Fim da nota de rodapé


Página 12
sobre o que é família e o que é moralmente aceitável nesse campo, conseguem transcender ao que está posto e ver além, ver o outro, aquele outro ser humano que embora um igual, vive situação de exclusão e menor dignidade.
Após essas palavras sobre a realidade sócio-familiar, diga-se que o objetivo desta monografia é analisar as relações afetivas entre homens e mulheres impedidos de casar e verificar a possibilidade da subsunção do concubinato ao conceito de família.
Dentro da classificação das entidades familiares, será estudado o concubinato adulterino, diferenciando-o da união estável e situando-o como fato gerador de posicionamentos jurisprudenciais e doutrinários quanto aos limites dos institutos do direito de Família à luz dos princípios constitucionais da dignidade da pessoa humana, da igualdade, da solidariedade entre outros que atuam na limitação desses institutos. A grande questão a ser enfrentada é: o concubinato adulterino pode ser entendido como uma entidade familiar com todos os direitos e deveres a ela inerentes?

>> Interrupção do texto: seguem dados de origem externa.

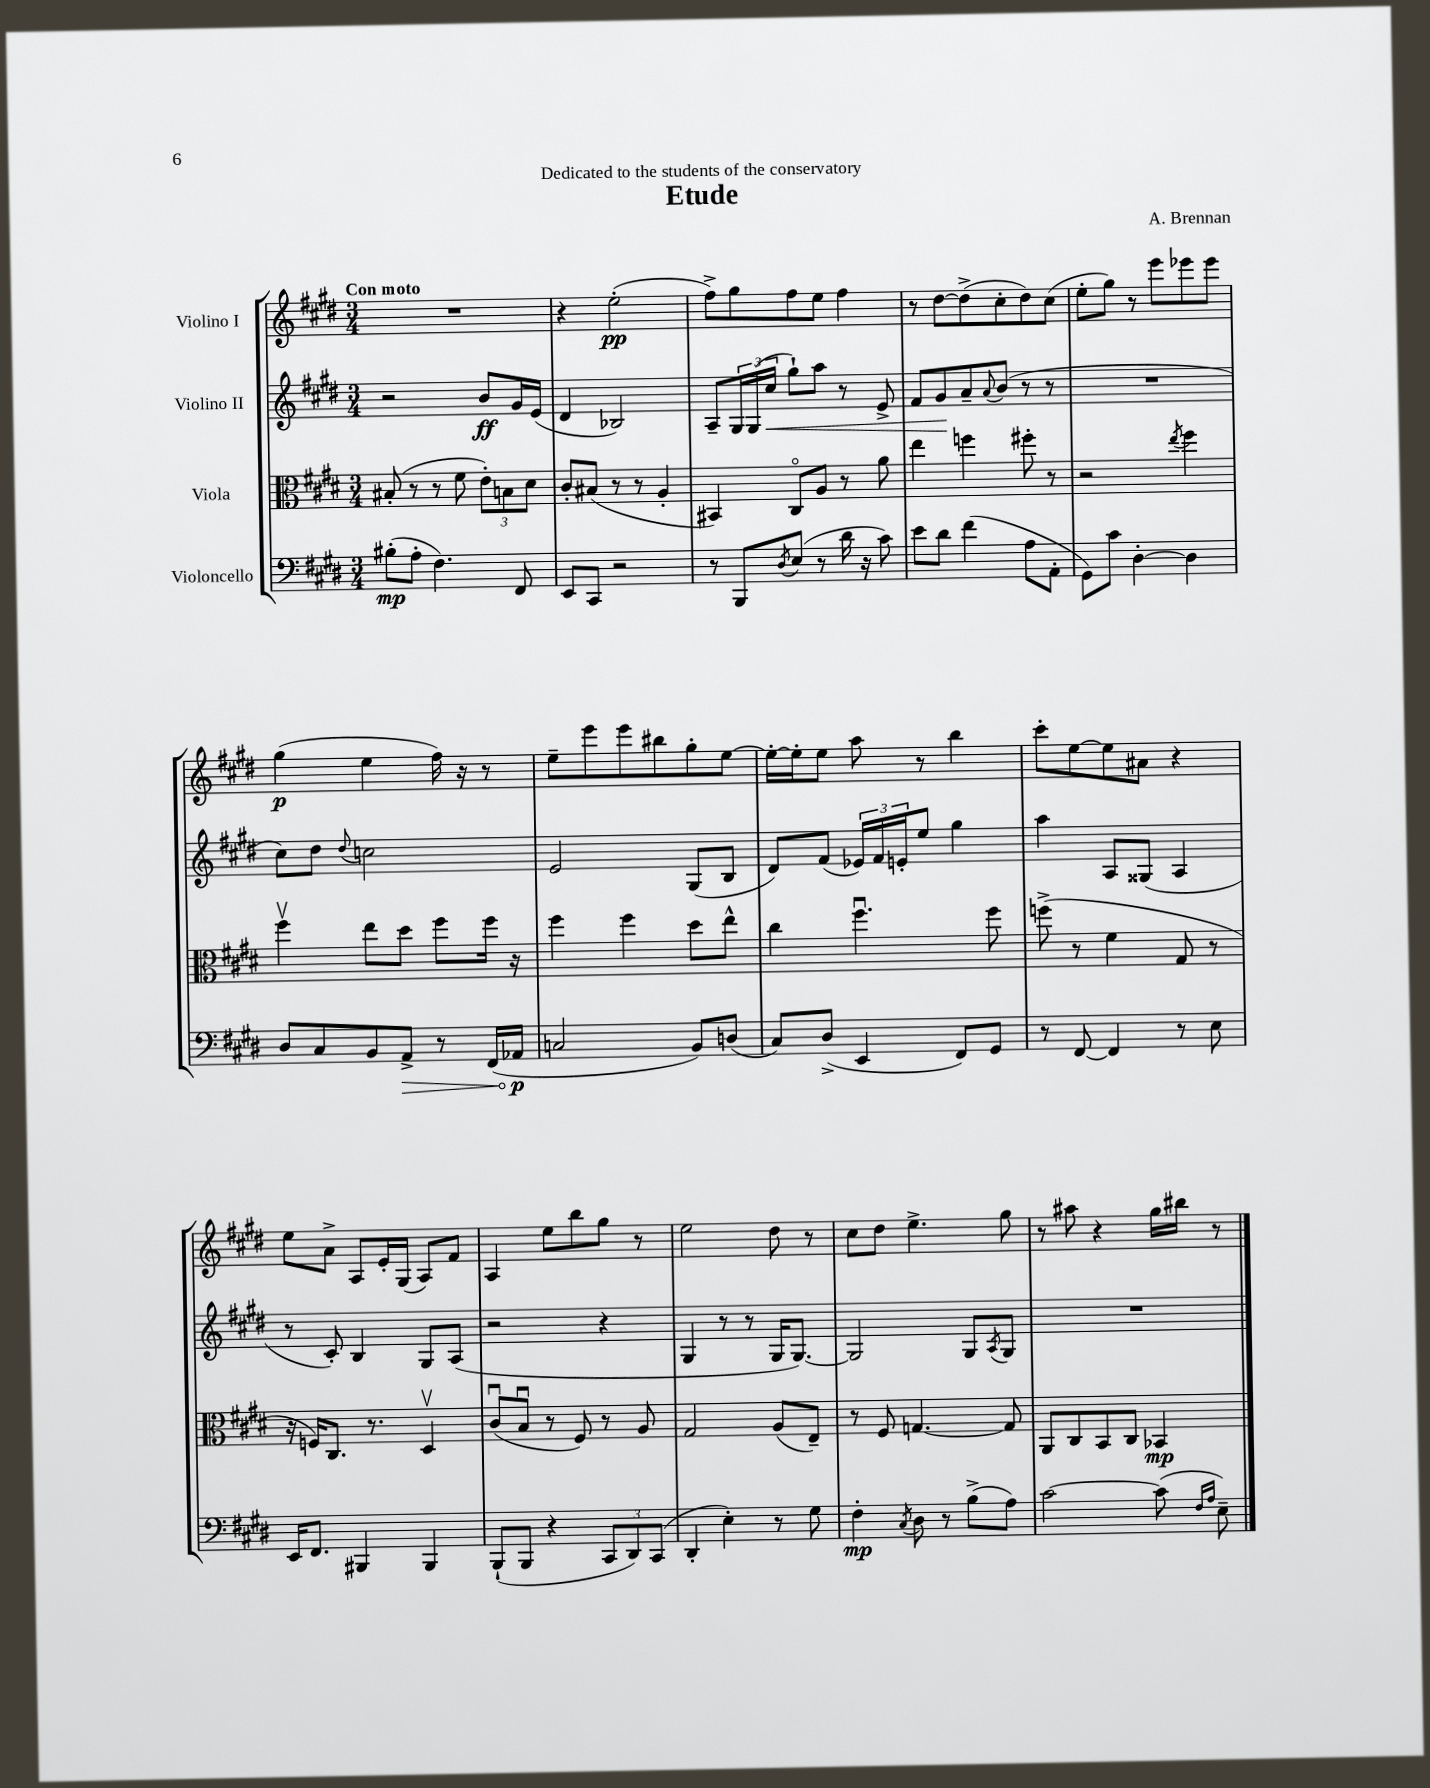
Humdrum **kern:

**kern	**dynam	**kern	**dynam	**kern	**dynam	**kern	**dynam
*part4	*part4	*part3	*part3	*part2	*part2	*part1	*part1
*staff4	*staff4	*staff3	*staff3	*staff2	*staff2	*staff1	*staff1
*I"Violoncello	*	*I"Viola	*	*I"Violino II	*	*I"Violino I	*
*clefF4	*	*clefC3	*	*clefG2	*	*clefG2	*
*k[f#c#g#d#]	*	*k[f#c#g#d#]	*	*k[f#c#g#d#]	*	*k[f#c#g#d#]	*
*M3/4	*	*M3/4	*	*M3/4	*	*M3/4	*
=1	=1	=1	=1	=1	=1	=1	=1
!	!	!	!	!	!	!LO:TX:a:B:t=Con moto	!
(8B#X'\L	mp	(8B#X'/	.	2r	.	2.r	.
8A'\J	.	8r	.	.	.	.	.
4.F#\)	.	8r	.	.	.	.	.
.	.	8f#\	.	.	.	.	.
.	.	12e'\L)	.	8b/L	ff	.	.
.	.	12Bn\	.	.	.	.	.
8FF#/	.	.	.	16g#/L	.	.	.
.	.	12d#\J	.	.	.	.	.
.	.	.	.	(16e/JJ	.	.	.
=2	=2	=2	=2	=2	=2	=2	=2
8EE/L	.	8c#'/L	.	4d#/	.	4r	.
8CC#/J	.	(8B#X/J	.	.	.	.	.
2r	.	8r	.	2B-X/)	.	(2ee'\	pp
.	.	8r	.	.	.	.	.
.	.	4A'/	.	.	.	.	.
=3	=3	=3	=3	=3	=3	=3	=3
8r	.	4BB#X/)	.	8A~/L	.	8ff#^\L)	.
8BBB/L	.	.	.	24G#/L	.	8gg#\	.
.	.	.	.	(24G#/	.	.	.
!	!	!	!	!	!LO:HP:b	!	!
.	.	.	.	24cc#/JJ	<	.	.
8qD#/	.	.	.	.	.	.	.
(8E/J	.	8C#/L	.	8gg#`\L)	.	8ff#\	.
8r	.	8A/J	.	8aa\J	.	8ee\J	.
16d#\	.	8r	.	8r	.	4ff#\	.
16r	.	.	.	.	.	.	.
8c#\)	.	8a\	.	8e^/	.	.	.
=4	=4	=4	=4	=4	=4	=4	=4
8e\L	.	4ee\	.	8f#/L	.	8r	.
8d#\J	.	.	.	8g#/	.	[8dd#\L	.
(4f#\	.	4ffn\	.	8a~/	[	(8dd#^\]	.
.	.	.	.	8qqa/	.	.	.
.	.	.	.	(8b/J	.	8cc#'\	.
8A\L	.	8ff#X'\	.	8r	.	8dd#\)	.
8AA'\J	.	8r	.	8r	.	(8cc#\J	.
=5	=5	=5	=5	=5	=5	=5	=5
8GG#\L)	.	2r	.	2.r	.	8ee'\L	.
8c#\J	.	.	.	.	.	8gg#\J)	.
[4D#'\	.	.	.	.	.	8r	.
.	.	.	.	.	.	8eee\L	.
.	.	8qee/	.	.	.	.	.
4D#\]	.	4ff#\	.	.	.	8eee-X\	.
.	.	.	.	.	.	8eee-\J	.
!!LO:LB:g=z
=6	=6	=6	=6	=6	=6	=6	=6
8D#/L	.	4ff#v\	.	8cc#\L)	.	(4gg#\	p
8C#/	.	.	.	8dd#\J	.	.	.
.	.	.	.	8qqdd#/	.	.	.
8BB/	.	8ee\L	.	2ccn\	.	4ee\	.
!	!LO:HP:b	!	!	!	!	!	!
8AA^/J	>	8dd#\J	.	.	.	.	.
8r	.	8ff#\L	.	.	.	16ff#\)	.
.	.	.	.	.	.	16r	.
(16FF#/LL	.	16ff#\Jk	.	.	.	8r	.
16AA-X/JJ	p	16r	.	.	.	.	.
.	]	.	.	.	.	.	.
=7	=7	=7	=7	=7	=7	=7	=7
2Cn/	.	4ff#\	.	2e/	.	8ee~\L	.
.	.	.	.	.	.	8eee\	.
.	.	4ff#\	.	.	.	8eee\	.
.	.	.	.	.	.	8bb#X\	.
8BB/L)	.	8dd#\L	.	(8G#/L	.	8gg#'\	.
(8Dn/J	.	8ee^^\J	.	8B/J	.	[8ee\J	.
=8	=8	=8	=8	=8	=8	=8	=8
8C#/L)	.	4cc#\	.	8d#/L)	.	16ee'\LL_	.
.	.	.	.	.	.	16ee'\J]	.
(8D#^/J	.	.	.	(8f#/J	.	8ee\J	.
4EE/	.	4.ff#u\	.	24e-X/LL)	.	8aa\	.
.	.	.	.	24f#/	.	.	.
.	.	.	.	24en'/J	.	.	.
.	.	.	.	8ee/J	.	8r	.
8FF#/L)	.	.	.	4gg#\	.	4bb\	.
8GG#/J	.	8ff#\	.	.	.	.	.
=9	=9	=9	=9	=9	=9	=9	=9
8r	.	(8ffn^\	.	4aa\	.	8ccc#'\L	.
[8FF#/	.	8r	.	.	.	[8ee\	.
4FF#/]	.	4f#\	.	8A/L	.	8ee\]	.
.	.	.	.	(8G##X/J	.	8a#X\J	.
8r	.	8G#/	.	4A/	.	4r	.
8E\	.	8r	.	.	.	.	.
!!LO:LB:g=z
=10	=10	=10	=10	=10	=10	=10	=10
16EE/KL	.	16r	.	8r	.	8ee\L	.
8.FF#/J	.	16Fn/KL)	.	.	.	.	.
.	.	8.C#/J	.	8c#'/)	.	8a^\J	.
4BBB#X/	.	.	.	4B/	.	8A/L	.
.	.	8.r	.	.	.	.	.
.	.	.	.	.	.	16e'/L	.
.	.	.	.	.	.	(16G#/JJ	.
4BBB#/	.	4D#v/	.	8G#/L	.	8A/L)	.
.	.	.	.	(8A/J	.	8f#/J	.
=11	=11	=11	=11	=11	=11	=11	=11
(8BBB`/L	.	(8c#u/L	.	2r	.	4A/	.
8BBB/J	.	8Bu/J	.	.	.	.	.
4r	.	8r	.	.	.	8ee\L	.
.	.	8F#/)	.	.	.	8bb\	.
12CC#/L	.	8r	.	4r	.	8gg#\J	.
12DD#/)	.	.	.	.	.	.	.
.	.	8A/	.	.	.	8r	.
(12CC#/J	.	.	.	.	.	.	.
=12	=12	=12	=12	=12	=12	=12	=12
4DD#'/	.	2G#/	.	4G#/	.	2ee\	.
4E'\)	.	.	.	8r	.	.	.
.	.	.	.	8r	.	.	.
8r	.	(8A/L	.	16G#/KL	.	8dd#\	.
.	.	.	.	[8.G#/J)	.	.	.
8G#\	.	8E~/J)	.	.	.	8r	.
=13	=13	=13	=13	=13	=13	=13	=13
4F#'\	mp	8r	.	2G#/]	.	8cc#\L	.
.	.	8F#/	.	.	.	8dd#\J	.
8qC#/	.	.	.	.	.	.	.
8D#\	.	[4.Gn/	.	.	.	4.ee^\	.
8r	.	.	.	.	.	.	.
(8B^\L	.	.	.	8G#/L	.	.	.
.	.	.	.	8qA/	.	.	.
8A\J)	.	8G/]	.	8G#/J	.	8gg#\	.
=14	=14	=14	=14	=14	=14	=14	=14
[2c#\	.	8AA/L	.	2.r	.	8r	.
.	.	8C#/	.	.	.	8aa#X\	.
.	.	8BB/	.	.	.	4r	.
.	.	8C#/J	.	.	.	.	.
(8c#\]	.	4BB-X/	mp	.	.	16gg#\LL	.
.	.	.	.	.	.	16bb#X\JJ	.
16qqF#/LL	.	.	.	.	.	.	.
16qqA/JJ	.	.	.	.	.	.	.
8E~\)	.	.	.	.	.	8r	.
==	==	==	==	==	==	==	==
*-	*-	*-	*-	*-	*-	*-	*-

O trabalho está organizado em cinco partes. Depois da introdução, que situa o tema, o capítulo dois abordará a evolução do conceito de família, alguns aspectos da sua trajetória histórica, alguns tipos de família, assim entendidos pela doutrina pesquisada e as diferenças entre concubinato e união estável. No capítulo três, será enfocado a principiologia do Direito de Família, procurando abordar os principais princípios que regem este agrupamento humano. O capítulo quatro demonstrará como se apresenta, na atualidade, a família brasileira, a realidade das famílias simultâneas frente ao judiciário e, por meio de um caso hipotético, apresentar os três posicionamentos doutrinários e jurisprudências sobre a família simultânea. Por fim, algumas conclusões relevantes para este trabalho.
A pesquisa realizada é exploratória, pois envolve levantamento bibliográfico, jurisprudencial e legislativo. A pesquisa bibliográfica será desenvolvida com base em material já elaborado, como livros e artigos científicos e as técnicas utilizadas para a coleta de dados foram: leitura e pesquisa na Internet. O método de abordagem desenvolvido será o dedutivo que parte de teorias e leis gerais para a ocorrência de fenômenos particulares. Espera-se que este trabalho seja útil para o entendimento de questão tão cercada de preconceitos e exclusões e ajude ao leitor e a sociedade, de que ele faz parte, a incutir a ideia de que o não aceitável, o considerado por alguns imoral, não é invisível. E o que é observado e ponderado pelo meio social, é o deve ser, consequentemente apreciado, de forma imparcial pela Justiça.